### Descrizione del compito
Filtra le righe riportate qui sotto e copia senza modifiche ognuna di quelle che contengono la parola "hosted".
-.-.-
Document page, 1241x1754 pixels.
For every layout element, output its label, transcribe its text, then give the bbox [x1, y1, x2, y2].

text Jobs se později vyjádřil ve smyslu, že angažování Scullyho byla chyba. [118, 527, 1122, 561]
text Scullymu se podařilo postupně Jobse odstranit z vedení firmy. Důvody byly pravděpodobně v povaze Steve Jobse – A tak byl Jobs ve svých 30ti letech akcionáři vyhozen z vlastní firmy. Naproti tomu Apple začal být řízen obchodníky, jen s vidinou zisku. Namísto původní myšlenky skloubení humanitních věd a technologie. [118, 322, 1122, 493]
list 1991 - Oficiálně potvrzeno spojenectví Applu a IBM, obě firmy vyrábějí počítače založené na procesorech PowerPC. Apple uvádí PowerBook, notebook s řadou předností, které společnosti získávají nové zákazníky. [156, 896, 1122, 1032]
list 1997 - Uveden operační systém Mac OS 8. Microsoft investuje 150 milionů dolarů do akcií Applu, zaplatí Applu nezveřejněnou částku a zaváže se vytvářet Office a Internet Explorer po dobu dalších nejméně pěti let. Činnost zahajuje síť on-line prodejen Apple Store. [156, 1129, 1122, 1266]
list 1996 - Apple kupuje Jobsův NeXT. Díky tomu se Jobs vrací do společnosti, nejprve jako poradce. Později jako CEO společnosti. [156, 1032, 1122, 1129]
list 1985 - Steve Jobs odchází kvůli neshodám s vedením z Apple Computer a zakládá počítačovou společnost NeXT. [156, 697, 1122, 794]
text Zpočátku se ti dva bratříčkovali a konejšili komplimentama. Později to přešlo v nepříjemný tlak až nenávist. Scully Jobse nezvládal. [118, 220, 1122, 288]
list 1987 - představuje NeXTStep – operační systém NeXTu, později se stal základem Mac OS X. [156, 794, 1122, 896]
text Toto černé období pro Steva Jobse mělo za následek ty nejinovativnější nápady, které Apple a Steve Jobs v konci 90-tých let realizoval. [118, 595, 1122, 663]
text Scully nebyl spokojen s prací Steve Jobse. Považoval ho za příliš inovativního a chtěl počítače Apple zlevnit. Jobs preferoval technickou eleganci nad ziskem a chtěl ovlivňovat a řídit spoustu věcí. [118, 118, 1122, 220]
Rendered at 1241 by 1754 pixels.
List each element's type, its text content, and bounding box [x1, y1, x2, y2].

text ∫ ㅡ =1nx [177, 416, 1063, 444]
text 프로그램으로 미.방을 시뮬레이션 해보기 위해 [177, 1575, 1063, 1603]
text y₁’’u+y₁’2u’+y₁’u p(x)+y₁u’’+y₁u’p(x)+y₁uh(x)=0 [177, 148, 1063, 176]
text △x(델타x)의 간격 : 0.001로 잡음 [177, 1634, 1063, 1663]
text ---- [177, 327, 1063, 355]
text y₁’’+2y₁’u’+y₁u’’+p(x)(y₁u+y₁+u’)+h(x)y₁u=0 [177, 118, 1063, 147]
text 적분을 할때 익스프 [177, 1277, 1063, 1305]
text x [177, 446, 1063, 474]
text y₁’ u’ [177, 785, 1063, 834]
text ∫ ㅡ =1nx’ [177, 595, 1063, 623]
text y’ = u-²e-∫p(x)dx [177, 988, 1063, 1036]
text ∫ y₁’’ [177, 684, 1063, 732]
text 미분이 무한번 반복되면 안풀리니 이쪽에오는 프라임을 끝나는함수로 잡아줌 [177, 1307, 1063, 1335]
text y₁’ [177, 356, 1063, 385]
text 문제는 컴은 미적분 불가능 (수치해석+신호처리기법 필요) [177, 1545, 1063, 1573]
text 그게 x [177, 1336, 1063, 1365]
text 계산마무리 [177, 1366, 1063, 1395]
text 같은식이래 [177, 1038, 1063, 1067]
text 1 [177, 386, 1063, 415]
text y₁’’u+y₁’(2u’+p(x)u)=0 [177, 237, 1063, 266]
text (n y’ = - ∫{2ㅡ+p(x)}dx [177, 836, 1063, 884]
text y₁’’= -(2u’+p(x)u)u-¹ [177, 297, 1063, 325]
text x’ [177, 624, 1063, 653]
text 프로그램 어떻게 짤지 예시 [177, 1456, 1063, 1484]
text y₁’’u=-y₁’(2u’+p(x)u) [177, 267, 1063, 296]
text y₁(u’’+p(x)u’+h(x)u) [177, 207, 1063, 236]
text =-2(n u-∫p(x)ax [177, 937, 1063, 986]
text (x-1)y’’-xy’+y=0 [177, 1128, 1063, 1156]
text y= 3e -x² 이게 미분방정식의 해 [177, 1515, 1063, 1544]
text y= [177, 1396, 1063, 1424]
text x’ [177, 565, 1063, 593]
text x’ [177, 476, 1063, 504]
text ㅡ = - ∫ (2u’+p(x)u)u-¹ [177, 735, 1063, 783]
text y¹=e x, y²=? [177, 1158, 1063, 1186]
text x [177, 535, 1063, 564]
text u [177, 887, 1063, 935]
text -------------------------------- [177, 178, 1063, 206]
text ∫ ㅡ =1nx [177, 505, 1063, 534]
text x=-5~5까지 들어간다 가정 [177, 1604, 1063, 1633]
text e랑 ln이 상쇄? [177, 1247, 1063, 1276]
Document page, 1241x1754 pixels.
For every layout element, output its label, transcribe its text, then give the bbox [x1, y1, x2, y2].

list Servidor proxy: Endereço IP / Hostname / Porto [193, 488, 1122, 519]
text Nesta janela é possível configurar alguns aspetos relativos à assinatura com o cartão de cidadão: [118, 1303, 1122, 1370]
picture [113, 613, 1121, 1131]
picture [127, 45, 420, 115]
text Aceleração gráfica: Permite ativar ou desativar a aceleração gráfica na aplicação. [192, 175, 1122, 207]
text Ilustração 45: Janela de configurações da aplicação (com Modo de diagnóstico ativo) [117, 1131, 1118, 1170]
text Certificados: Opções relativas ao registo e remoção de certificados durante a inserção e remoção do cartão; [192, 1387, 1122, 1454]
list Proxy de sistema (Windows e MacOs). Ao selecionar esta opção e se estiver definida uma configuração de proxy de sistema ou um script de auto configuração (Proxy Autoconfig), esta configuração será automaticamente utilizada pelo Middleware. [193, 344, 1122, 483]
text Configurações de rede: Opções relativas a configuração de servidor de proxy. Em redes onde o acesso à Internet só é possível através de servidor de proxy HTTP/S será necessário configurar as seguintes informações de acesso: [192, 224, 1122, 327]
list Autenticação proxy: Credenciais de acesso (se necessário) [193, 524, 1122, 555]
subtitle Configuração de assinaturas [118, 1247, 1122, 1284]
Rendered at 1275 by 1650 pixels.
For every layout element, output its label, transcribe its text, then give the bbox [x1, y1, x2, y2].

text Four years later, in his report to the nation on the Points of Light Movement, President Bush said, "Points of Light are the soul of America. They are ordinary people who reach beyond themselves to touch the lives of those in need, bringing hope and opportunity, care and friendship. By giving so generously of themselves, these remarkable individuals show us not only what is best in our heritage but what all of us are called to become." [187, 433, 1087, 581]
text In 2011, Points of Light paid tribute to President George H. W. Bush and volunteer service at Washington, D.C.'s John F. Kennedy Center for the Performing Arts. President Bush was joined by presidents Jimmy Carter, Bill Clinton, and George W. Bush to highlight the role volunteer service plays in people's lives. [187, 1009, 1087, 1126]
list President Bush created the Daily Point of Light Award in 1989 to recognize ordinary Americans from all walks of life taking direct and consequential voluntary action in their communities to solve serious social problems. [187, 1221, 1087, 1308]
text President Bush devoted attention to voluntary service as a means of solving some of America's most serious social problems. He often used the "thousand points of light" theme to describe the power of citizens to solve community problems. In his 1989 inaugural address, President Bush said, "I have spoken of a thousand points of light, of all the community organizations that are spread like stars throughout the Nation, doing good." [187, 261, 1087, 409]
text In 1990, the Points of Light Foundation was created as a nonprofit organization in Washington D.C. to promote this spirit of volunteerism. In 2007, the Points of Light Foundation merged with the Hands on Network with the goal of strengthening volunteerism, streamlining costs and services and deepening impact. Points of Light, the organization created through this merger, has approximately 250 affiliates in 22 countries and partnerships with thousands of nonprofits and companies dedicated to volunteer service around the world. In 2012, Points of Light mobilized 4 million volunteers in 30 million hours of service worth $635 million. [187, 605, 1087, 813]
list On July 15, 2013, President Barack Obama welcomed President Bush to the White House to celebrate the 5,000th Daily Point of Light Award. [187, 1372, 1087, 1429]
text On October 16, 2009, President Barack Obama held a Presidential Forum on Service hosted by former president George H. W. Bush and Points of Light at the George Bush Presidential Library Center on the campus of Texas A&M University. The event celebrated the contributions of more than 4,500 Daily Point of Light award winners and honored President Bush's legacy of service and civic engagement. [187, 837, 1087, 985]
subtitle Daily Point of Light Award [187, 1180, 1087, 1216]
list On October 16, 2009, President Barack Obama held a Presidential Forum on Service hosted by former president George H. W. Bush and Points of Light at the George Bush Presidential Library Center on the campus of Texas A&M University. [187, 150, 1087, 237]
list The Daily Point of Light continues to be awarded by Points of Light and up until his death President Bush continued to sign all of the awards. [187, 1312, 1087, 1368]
-.-.-
### Esercizio svolto
text On October 16, 2009, President Barack Obama held a Presidential Forum on Service hosted by former president George H. W. Bush and Points of Light at the George Bush Presidential Library Center on the campus of Texas A&M University. The event celebrated the contributions of more than 4,500 Daily Point of Light award winners and honored President Bush's legacy of service and civic engagement. [187, 837, 1087, 985]
list On October 16, 2009, President Barack Obama held a Presidential Forum on Service hosted by former president George H. W. Bush and Points of Light at the George Bush Presidential Library Center on the campus of Texas A&M University. [187, 150, 1087, 237]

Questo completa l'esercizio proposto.